Shraga Brosh, president of the Manufacturers Association, said yesterday he'd reached understandings with Uri Yogev, an economic adviser to the prime minister, that the business sector would get NIS 2.5 billion in support.

The money is part of the package deal with business and labor leaders that upset treasury chiefs, who took the step of asking for the attorney general's ruling on the legality of some proposals.

Brosh also chairs the Bureau for Coordination of Economic Organizations, which agreed that companies should pay more into the National Insurance Institute in the year 2010. Companies should cover the NIS 550 million budget increase for the institute that year, the bureau agreed.

The understandings were reached on Monday night. Today the "package deal" agreement is scheduled to be signed by Brosh, Finance Minister Yuval Steinitz, and Histadrut labor federation leader Ofer Eini. Whether that will happen under the circumstances remains to be seen.

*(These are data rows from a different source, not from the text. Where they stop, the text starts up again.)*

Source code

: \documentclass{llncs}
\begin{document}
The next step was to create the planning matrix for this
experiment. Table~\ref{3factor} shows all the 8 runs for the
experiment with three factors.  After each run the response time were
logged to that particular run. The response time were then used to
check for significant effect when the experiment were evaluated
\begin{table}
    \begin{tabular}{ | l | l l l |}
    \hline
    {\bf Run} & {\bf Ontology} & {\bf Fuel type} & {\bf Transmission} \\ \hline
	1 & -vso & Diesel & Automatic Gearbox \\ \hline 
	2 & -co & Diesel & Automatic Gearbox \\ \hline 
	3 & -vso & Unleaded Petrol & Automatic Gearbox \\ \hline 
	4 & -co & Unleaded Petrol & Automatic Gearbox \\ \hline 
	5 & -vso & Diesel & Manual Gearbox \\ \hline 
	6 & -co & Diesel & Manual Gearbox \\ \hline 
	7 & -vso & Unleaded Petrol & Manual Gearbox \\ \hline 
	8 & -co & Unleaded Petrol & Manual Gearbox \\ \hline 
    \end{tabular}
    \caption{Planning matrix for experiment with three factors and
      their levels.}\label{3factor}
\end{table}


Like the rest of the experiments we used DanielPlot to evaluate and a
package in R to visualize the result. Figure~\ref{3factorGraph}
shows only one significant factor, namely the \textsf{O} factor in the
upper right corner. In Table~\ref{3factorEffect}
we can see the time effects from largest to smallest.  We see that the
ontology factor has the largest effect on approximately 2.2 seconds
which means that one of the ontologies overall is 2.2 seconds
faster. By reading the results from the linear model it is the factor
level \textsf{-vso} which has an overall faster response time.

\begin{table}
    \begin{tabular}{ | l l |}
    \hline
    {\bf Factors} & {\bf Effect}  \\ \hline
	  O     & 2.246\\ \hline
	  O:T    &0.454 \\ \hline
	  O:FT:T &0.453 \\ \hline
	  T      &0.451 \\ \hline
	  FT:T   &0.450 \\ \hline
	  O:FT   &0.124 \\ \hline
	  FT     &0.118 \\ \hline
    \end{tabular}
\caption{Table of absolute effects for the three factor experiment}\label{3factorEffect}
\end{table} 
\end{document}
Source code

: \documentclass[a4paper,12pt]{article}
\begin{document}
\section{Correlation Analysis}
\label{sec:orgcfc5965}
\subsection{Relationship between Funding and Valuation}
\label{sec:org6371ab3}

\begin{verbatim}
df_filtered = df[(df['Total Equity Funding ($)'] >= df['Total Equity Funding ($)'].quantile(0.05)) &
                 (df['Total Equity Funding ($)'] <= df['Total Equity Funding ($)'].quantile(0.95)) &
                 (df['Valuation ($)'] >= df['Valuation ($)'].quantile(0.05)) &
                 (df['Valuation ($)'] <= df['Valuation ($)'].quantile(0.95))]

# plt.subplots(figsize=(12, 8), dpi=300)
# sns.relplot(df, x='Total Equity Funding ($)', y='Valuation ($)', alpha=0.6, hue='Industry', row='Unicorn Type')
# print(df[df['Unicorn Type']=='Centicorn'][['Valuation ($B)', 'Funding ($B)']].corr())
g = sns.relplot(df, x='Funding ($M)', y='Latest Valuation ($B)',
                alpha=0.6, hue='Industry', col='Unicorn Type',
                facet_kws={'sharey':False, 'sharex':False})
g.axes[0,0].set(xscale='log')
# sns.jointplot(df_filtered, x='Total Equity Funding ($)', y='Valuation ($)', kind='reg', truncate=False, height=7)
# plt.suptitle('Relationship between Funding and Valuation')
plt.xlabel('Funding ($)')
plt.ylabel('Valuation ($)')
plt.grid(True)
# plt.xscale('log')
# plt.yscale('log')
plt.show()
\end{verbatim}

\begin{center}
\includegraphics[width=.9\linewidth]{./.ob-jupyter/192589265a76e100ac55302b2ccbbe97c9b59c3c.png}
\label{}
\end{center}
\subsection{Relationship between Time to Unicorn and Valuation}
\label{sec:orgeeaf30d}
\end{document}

Other agreements that the business leader reached with Yogev include state subsidies of leave for workers, to prevent dismissals. Apparently the mechanism will involve a shortened work week. The upshot is that certain benefits of the workers wouldn't be impaired, even if leave is unpaid.

The state will also set up a fund to help companies in distress, under the coalition agreements, according to Brosh, and provide up to NIS 6 billion in export guarantees. Medium-sized companies with turnovers of NIS 15 million to NIS 400 million a year would be entitled to loans guaranteed by the state.

Brosh said that he'd managed to get rid of a number of planned "economic decrees," including a plan to increase tax on gasoline, and to jack up tax on locally produced alcohol. He'd also managed to reverse the government's intention of raising the port tax applicable to exporters, Brosh said.